Exercise task: Pick up the blog post on automated spoken-language translation at the point where it stops and keep writing it.

Text segment:
^^^^

Sunday, January 17, 2010

4. Translation: Digital Lingua Franca

See Original
“Any sufficiently advanced technology is indistinguishable from magic.”
-Arthur C. Clarke [RIP]


As this device becomes a reality it will solve some of our oldest problems: Automated, real time, spoken language translation is possible, today. [UPDATE]

From an essay I wrote in December 2008: “Using only free software and a steady internet connection, in half an hour I set up something which while on the surface appears as merely a clever exercise in futility, actually holds more social implications than most people seem to be aware of. The process is as follows: When I spoke into my computer's microphone input using a makeshift "mic", made out of the cheapest possible dollar-store headphones, into the freeware program "Wav To Text", what I said (carefully pronounced) would appear in real time as on-screen text. This was then copied and pasted into Google Translate, which would convert the English message into Spanish. This Spanish message was then copied and pasted into a simple online text-to-speech converter, and turned into sound- the results of which actually can be seen at this link: http://tts.imtranslator.net/2cwi
The process can be summarized as follows: English speech----> English text---(Translation)----> Spanish text ----> Spanish speech (albeit robotized). Observing it in action- automated by a (free) windows macro program- is actually not very impressive. It takes about 40 seconds and sometimes doesn't work. Initial results are impressive however, because my test phrase, "What are you doing here in New York?" was successfully converted into a HAL-like voiced version of "¿Qué estás haciendo, aquí en Nueva York?" (the equivalent Spanish phrase) without any human guidance. What is more impressive is the fact that this was done in perhaps the most "ghetto" way imaginable- all software was free, all websites are public, and the hardware was some of the cheapest and most readily available possible. This could be repeated by almost anyone, so long as they had access to a working computer and the internet. Imagine what could be accomplished if the amount of research and effort that was put into Google Translate itself was utilized on such a project.”


So we've proven that two people without a common tongue could hold a spoken conversation in almost real time (the process could probably be shaved down to a one second delay). To make this a little less impersonal however, it would be nice not to have to rely on an artificial/robotic voice. Enter this technology:

"When Prodigy's next album drops, it could debut in nearly 1,500 different languages without the rapper having to so much as crack a translation dictionary.The lyrics to "H.N.I.C. Part 2" will be translated using proprietary speech-conversion software developed by Voxonic...

^^^^

Dataset excerpts:
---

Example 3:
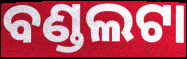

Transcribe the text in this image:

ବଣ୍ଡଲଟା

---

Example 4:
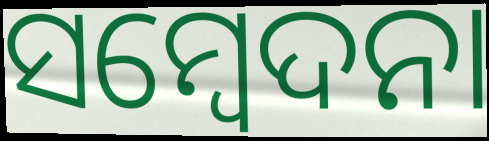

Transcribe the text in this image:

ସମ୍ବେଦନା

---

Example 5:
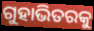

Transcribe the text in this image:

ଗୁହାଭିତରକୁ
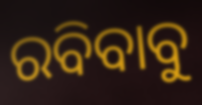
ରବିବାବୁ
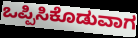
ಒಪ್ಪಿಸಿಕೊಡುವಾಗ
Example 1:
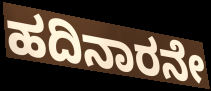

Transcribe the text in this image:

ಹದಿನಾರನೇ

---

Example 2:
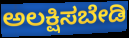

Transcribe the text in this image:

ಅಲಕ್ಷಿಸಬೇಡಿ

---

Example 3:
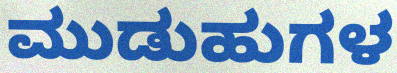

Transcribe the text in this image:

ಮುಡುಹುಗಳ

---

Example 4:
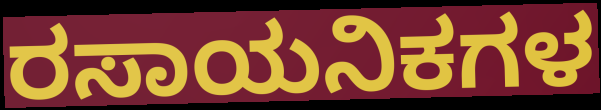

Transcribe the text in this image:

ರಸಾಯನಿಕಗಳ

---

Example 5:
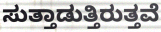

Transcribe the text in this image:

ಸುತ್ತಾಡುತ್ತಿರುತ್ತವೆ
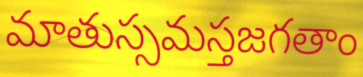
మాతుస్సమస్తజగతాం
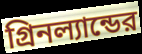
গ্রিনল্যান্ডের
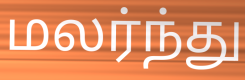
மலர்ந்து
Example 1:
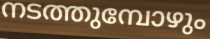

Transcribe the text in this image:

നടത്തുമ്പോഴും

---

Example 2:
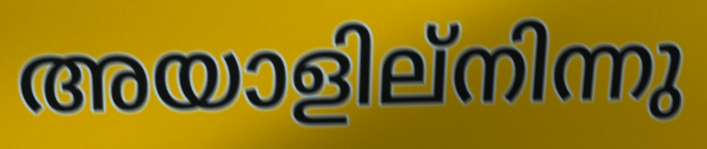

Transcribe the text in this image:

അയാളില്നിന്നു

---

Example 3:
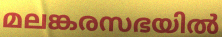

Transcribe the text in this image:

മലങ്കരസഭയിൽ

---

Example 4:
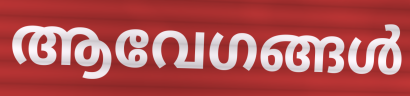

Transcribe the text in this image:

^^^^

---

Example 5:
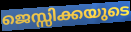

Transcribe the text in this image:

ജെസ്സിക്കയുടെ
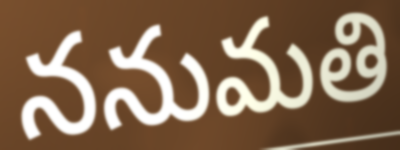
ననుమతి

^^^^

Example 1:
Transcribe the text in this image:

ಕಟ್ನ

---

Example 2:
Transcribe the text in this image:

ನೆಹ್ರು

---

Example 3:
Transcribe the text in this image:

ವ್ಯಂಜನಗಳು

^^^^

Exercise answer:
Here's how the Voxonic translation process works. After translating the lyrics by hand, the text is rerecorded by a professional speaker in the selected language. Proprietary software is used to extract phonemes, or basic sounds, from Prodigy's original recording to create a voice model. The model is then applied to the spoken translation to produce the new lyrics in Prodigy's voice. A 10-minute sample is all we need to imprint his voice in Spanish, Italian or any language," said Deutsch... "
Now see it in action keeping in mind that he doesn't know a word of Spanish and he isn't singing. This is a machine simlation of his voice: (sorry, the video keeps getting deleted...)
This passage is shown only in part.